Lee Lee Mui, Zhu Yao Min, Yang Rong, Li Si Yu, Liang Xiao, Wang Yu Meng

机构信息

Department of Oral&Maxillofacial Surgery, The Affiliated Shenzhen Stomatology Hospital of Shenzhen University, 70# GuiYuan North Road, LuoHu District, Shenzhen City, GuangDong Province, China.
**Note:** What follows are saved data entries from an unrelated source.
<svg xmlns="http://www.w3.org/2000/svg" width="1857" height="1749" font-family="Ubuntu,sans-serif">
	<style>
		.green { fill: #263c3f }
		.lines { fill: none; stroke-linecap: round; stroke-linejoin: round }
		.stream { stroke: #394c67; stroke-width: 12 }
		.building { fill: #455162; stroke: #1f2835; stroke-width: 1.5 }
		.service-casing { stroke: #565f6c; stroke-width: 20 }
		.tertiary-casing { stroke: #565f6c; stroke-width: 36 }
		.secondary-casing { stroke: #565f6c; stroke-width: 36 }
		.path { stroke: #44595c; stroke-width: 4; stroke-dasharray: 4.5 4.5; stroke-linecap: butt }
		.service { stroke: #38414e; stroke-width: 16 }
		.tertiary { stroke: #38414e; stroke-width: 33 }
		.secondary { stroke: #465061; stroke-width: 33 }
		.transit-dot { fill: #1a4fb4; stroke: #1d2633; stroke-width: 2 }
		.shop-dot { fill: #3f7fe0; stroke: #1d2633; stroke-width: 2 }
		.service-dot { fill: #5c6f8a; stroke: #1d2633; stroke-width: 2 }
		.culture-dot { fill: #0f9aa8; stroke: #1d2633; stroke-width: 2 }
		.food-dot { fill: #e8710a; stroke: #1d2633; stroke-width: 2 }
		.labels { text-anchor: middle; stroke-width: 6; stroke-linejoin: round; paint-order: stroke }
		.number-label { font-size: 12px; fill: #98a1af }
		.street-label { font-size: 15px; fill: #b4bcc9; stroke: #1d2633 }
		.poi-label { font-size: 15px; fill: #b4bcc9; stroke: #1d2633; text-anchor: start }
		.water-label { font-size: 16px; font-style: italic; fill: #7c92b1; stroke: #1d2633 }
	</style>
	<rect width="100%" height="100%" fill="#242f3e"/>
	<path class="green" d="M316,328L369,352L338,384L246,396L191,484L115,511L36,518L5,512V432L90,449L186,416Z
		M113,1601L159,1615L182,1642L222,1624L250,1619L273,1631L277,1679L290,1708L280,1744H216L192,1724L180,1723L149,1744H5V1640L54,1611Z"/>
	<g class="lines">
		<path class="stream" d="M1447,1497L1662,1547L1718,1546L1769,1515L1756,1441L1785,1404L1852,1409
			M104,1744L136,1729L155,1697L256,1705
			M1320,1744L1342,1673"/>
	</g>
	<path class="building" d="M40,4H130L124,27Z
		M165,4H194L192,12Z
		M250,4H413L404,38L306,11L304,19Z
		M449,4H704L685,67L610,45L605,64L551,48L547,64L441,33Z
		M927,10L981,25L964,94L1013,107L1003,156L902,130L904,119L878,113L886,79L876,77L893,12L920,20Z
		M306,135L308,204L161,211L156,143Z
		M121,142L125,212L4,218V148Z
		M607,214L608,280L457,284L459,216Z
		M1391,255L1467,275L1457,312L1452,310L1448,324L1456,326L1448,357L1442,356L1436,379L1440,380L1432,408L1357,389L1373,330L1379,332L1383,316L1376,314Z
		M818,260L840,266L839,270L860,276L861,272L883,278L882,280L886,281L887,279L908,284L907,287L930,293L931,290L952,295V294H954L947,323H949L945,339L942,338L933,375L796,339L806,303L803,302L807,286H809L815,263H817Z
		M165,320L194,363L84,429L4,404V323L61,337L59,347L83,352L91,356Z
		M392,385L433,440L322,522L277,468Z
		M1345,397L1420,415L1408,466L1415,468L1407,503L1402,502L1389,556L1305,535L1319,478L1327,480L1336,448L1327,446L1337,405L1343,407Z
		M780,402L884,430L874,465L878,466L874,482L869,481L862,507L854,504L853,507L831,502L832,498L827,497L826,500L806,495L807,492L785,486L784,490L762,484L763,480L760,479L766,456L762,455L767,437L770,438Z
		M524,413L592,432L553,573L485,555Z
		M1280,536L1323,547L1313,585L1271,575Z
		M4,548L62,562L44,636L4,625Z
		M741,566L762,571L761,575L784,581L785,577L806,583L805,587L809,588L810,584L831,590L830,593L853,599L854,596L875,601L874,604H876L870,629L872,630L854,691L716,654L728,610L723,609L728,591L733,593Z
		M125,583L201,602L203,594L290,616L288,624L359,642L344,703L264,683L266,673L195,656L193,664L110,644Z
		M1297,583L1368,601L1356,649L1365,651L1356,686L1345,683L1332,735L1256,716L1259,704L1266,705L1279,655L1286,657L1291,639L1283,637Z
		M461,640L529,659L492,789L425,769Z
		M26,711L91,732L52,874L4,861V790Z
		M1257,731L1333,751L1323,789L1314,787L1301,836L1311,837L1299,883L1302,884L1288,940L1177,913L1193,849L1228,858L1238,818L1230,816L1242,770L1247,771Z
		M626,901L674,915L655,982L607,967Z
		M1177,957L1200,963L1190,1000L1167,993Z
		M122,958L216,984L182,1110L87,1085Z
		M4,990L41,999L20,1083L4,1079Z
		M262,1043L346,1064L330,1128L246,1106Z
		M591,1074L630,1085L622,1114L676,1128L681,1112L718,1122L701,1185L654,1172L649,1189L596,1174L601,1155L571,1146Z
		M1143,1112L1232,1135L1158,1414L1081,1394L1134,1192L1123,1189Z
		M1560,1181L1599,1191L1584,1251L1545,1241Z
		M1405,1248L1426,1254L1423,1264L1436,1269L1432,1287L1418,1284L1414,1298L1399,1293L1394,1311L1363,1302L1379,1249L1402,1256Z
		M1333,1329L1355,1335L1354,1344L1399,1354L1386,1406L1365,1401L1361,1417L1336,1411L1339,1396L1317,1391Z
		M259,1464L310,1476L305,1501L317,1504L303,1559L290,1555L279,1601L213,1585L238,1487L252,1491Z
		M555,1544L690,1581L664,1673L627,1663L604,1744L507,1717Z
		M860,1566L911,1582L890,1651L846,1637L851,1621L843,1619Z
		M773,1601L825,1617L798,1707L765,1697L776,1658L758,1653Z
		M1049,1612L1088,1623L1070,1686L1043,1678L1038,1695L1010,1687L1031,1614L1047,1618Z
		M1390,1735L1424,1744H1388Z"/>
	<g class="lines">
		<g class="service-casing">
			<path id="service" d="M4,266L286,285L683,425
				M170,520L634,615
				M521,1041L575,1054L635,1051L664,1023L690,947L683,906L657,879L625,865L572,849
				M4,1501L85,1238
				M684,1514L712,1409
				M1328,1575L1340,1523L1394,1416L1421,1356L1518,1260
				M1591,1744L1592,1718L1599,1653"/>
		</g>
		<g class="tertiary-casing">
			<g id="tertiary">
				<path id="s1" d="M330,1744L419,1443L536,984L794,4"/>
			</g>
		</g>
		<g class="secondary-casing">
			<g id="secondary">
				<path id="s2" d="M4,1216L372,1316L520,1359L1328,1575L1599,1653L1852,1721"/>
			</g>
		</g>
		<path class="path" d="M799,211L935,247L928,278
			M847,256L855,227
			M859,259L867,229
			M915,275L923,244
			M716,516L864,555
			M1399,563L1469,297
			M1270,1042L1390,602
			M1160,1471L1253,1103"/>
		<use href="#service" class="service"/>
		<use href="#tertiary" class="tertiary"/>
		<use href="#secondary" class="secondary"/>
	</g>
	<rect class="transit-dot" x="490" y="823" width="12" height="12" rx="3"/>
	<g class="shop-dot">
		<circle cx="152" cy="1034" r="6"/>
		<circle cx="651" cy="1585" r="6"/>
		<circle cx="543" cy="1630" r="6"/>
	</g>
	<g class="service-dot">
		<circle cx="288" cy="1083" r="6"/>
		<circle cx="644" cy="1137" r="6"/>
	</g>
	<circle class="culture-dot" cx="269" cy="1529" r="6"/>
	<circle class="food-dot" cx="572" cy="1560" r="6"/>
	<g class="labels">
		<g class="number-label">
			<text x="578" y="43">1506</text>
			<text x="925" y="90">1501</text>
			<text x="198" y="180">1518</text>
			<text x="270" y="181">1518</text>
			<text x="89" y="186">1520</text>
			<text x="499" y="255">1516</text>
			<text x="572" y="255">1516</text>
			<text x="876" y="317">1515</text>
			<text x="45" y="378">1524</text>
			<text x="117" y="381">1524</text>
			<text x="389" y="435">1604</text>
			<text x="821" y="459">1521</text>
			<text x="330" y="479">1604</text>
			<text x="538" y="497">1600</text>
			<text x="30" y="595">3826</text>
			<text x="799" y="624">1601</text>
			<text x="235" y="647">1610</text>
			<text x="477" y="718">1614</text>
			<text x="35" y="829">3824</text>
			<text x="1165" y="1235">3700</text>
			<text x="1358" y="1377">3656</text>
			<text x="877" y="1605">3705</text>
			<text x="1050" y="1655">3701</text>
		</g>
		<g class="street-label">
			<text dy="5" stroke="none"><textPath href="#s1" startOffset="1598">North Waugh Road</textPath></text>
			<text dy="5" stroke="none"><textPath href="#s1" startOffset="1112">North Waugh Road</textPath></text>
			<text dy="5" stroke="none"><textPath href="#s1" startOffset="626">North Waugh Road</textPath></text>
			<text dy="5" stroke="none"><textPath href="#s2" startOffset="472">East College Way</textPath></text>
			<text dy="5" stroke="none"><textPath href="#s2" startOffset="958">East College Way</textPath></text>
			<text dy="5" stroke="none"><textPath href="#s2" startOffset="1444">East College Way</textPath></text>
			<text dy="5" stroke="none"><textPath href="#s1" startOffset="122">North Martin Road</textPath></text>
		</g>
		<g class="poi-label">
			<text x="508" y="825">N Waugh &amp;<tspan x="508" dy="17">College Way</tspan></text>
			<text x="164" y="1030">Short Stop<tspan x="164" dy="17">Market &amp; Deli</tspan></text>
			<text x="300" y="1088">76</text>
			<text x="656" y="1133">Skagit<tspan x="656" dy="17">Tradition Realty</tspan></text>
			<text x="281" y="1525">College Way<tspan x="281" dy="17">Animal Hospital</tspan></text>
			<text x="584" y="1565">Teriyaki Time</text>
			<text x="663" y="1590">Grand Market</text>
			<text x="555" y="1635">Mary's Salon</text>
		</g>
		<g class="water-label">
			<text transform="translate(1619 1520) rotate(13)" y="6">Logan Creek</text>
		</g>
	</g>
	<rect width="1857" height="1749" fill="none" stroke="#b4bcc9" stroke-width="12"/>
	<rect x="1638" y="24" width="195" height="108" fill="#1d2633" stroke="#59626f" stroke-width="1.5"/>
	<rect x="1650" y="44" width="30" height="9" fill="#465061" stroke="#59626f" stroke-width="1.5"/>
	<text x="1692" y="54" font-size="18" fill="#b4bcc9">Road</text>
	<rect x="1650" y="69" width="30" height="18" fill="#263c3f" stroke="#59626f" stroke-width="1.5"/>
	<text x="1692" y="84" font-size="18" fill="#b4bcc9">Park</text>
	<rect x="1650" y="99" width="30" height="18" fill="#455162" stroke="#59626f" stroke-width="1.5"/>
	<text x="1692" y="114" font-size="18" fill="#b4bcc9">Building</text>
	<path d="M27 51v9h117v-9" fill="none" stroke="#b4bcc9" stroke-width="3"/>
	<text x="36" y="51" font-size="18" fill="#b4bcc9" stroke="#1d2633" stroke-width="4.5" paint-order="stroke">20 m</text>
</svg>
Department of Oral&Maxillofacial Surgery, The Affiliated Shenzhen Stomatology Hospital of Shenzhen University, 70# GuiYuan North Road, LuoHu District, Shenzhen City, GuangDong Province, China.

出版信息

J Craniomaxillofac Surg. 2025 Feb;53(2):97-103. doi: 10.1016/j.jcms.2024.11.002. Epub 2024 Nov 15.

Abstract

BACKGROUND

This study aims to assess the therapeutic efficacy of a modified arthroscopy discopexy suturing technique in combination with an anterior disc repositioning splint (ARS) for the treatment of early phase anterior disc displacement without reduction (ADDwoR) patients.

METHODS

During 2021-2022, early phase ADDwoR cases were included and underwent modified arthroscopy discopexy suturing surgery and ARS therapy after surgery. Pre- and post-surgical evaluation parameters include the visual analogue scale (VAS) for pain, maximum mouth opening (MMO), and disc-condyle relationship on MRI. Patients were followed up for a period of 6 months after surgery. Statistical significance was considered when p < 0.05.

RESULTS

A total of 31 unilateral early phase ADDwoR cases were included, with an average age of 26.97. The VAS scores of pain decreased from 4.87 to 1.61, while MMO increased from 23.13 mm to 39.35 mm(p < 0.05). MRI evaluations at 1 month and 6 months post-surgical revealed a disc reduction rate of 93.55% and 90.32%, respectively.

CONCLUSION

The modified arthroscopy discopexy suturing technique combined with ARS therapy after surgery proves to be an effective, minimally invasive and simplified approach for the treatment of early phase ADDwoR patients.

摘要

背景

本研究旨在评估改良关节镜下盘缝术联合前盘复位夹板(ARS)治疗早期不可复性盘前移位(ADDwoR)患者的疗效。

方法

2021年至2022年期间,纳入早期ADDwoR病例,术前行改良关节镜下盘缝术,术后行ARS治疗。手术前后的评估参数包括疼痛视觉模拟量表(VAS)、最大开口度(MMO)以及MRI上的盘髁关系。术后对患者进行6个月的随访。当p<0.05时认为具有统计学意义。

结果

共纳入31例单侧早期ADDwoR病例,平均年龄26.97岁。疼痛VAS评分从4.87降至1.61,而MMO从23.13mm增加至39.35mm(p<0.05)。术后1个月和6个月的MRI评估显示,盘复位率分别为93.55%和90.32%。

结论

改良关节镜下盘缝术联合术后ARS治疗是治疗早期ADDwoR患者的一种有效、微创且简化的方法。